• **INSTRUCTIONS FOR THE TASK**
This exercise asks for the whole listing to be restated exactly.

• **SOURCE INFORMATION**
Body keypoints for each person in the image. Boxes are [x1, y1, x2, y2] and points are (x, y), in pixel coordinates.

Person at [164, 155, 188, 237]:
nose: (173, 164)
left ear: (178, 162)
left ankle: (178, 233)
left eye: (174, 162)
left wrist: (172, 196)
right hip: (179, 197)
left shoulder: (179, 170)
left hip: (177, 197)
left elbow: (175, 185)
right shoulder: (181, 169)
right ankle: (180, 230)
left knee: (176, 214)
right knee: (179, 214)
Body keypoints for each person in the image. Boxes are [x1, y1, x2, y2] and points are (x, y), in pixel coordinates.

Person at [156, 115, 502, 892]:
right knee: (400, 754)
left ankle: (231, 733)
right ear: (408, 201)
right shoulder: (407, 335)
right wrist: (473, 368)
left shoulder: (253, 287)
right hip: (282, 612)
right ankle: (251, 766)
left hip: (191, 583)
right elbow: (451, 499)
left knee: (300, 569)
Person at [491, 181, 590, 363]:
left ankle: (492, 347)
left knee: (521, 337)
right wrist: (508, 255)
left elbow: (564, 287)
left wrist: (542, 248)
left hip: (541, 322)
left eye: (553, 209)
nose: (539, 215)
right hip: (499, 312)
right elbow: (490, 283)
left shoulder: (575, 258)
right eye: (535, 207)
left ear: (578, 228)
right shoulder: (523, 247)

• **EXERCISE RESPONSE**
Body keypoints for each person in the image. Boxes are [x1, y1, x2, y2] and points are (x, y), in pixel coordinates.

Person at [164, 155, 188, 237]:
nose: (173, 164)
left ear: (178, 162)
left ankle: (178, 233)
left eye: (174, 162)
left wrist: (172, 196)
right hip: (179, 197)
left shoulder: (179, 170)
left hip: (177, 197)
left elbow: (175, 185)
right shoulder: (181, 169)
right ankle: (180, 230)
left knee: (176, 214)
right knee: (179, 214)
Body keypoints for each person in the image. Boxes are [x1, y1, x2, y2] and points are (x, y), in pixel coordinates.

Person at [156, 115, 502, 892]:
right knee: (400, 754)
left ankle: (231, 733)
right ear: (408, 201)
right shoulder: (407, 335)
right wrist: (473, 368)
left shoulder: (253, 287)
right hip: (282, 612)
right ankle: (251, 766)
left hip: (191, 583)
right elbow: (451, 499)
left knee: (300, 569)
Person at [491, 181, 590, 363]:
left ankle: (492, 347)
left knee: (521, 337)
right wrist: (508, 255)
left elbow: (564, 287)
left wrist: (542, 248)
left hip: (541, 322)
left eye: (553, 209)
nose: (539, 215)
right hip: (499, 312)
right elbow: (490, 283)
left shoulder: (575, 258)
right eye: (535, 207)
left ear: (578, 228)
right shoulder: (523, 247)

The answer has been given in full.